Python解析PDF表格数据：仅提取到目标表格第二页的问题求助

阿华AIGC实验室

2026-5-20

Fixing PDF Table Extraction (Only Getting Second Page of First Table)

Hey there! Let's sort out this PDF table extraction problem you're facing. Using PyPDF2 alone is tricky for structured tables because it focuses on raw text extraction, not preserving table formatting. That's why you're only getting partial data from the second page of your target table.
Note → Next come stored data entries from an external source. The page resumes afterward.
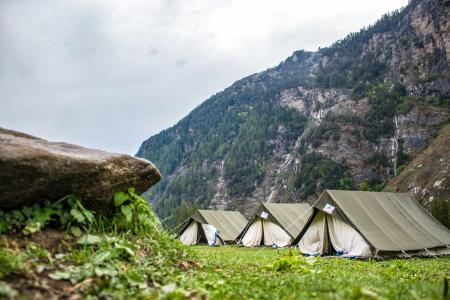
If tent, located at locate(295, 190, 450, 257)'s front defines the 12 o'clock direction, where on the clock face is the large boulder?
The large boulder is roughly at 11 o'clock from the tent.

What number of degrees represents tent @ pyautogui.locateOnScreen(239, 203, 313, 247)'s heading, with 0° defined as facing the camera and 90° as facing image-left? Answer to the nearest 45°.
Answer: approximately 45°

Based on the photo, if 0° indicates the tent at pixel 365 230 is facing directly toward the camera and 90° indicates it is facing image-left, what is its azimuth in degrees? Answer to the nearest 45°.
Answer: approximately 45°

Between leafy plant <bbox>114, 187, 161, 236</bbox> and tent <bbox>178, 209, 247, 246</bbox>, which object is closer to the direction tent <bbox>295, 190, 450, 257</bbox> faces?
the leafy plant

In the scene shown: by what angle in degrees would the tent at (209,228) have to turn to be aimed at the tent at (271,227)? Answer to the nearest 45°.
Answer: approximately 90° to its left

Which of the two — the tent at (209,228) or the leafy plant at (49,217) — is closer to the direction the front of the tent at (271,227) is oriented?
the leafy plant
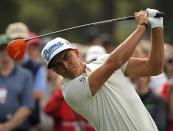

Here's a more reliable approach:

Use `tabula-py` for Structured Table Extraction

tabula-py is designed specifically to detect and extract tables from PDFs, preserving their row/column structure—perfect for multi-page tables.

Step 1: Install the Library

First, install tabula-py and ensure you have Java installed (it's a dependency for the underlying tabula-java engine):

pip install tabula-py

Step 2: Extract the Target Table

This code will let you pull the table from document page 11 (your table's labeled "Page 2"), or even merge data across multiple pages if the table spans them:

import tabula

# Target PDF URL
pdf_url = 'http://www.ct.gov/hix/lib/hix/CT_DSG_-12132014_version_1.2_%28with_clarifications%29.pdf'

# Extract tables from page 11 (document page number)
# Use pages='10-11' if the table spans both page 10 and 11
tables = tabula.read_pdf(pdf_url, pages='11', multiple_tables=True)

# Access the first (and likely only) table on the page
target_table = tables[0]

# Print the table to verify
print(target_table)

# Optional: Save the table to a CSV file for easier handling
tabula.convert_into(pdf_url, 'ct_dsg_table.csv', pages='11', output_format='csv')

Why This Works Better Than PyPDF2

PyPDF2 extracts text as unstructured strings, so table rows/columns get mixed up, especially across pages.
tabula-py identifies table boundaries and preserves the grid structure, so you get clean, usable data.
It supports merging multi-page tables automatically if you specify the full page range.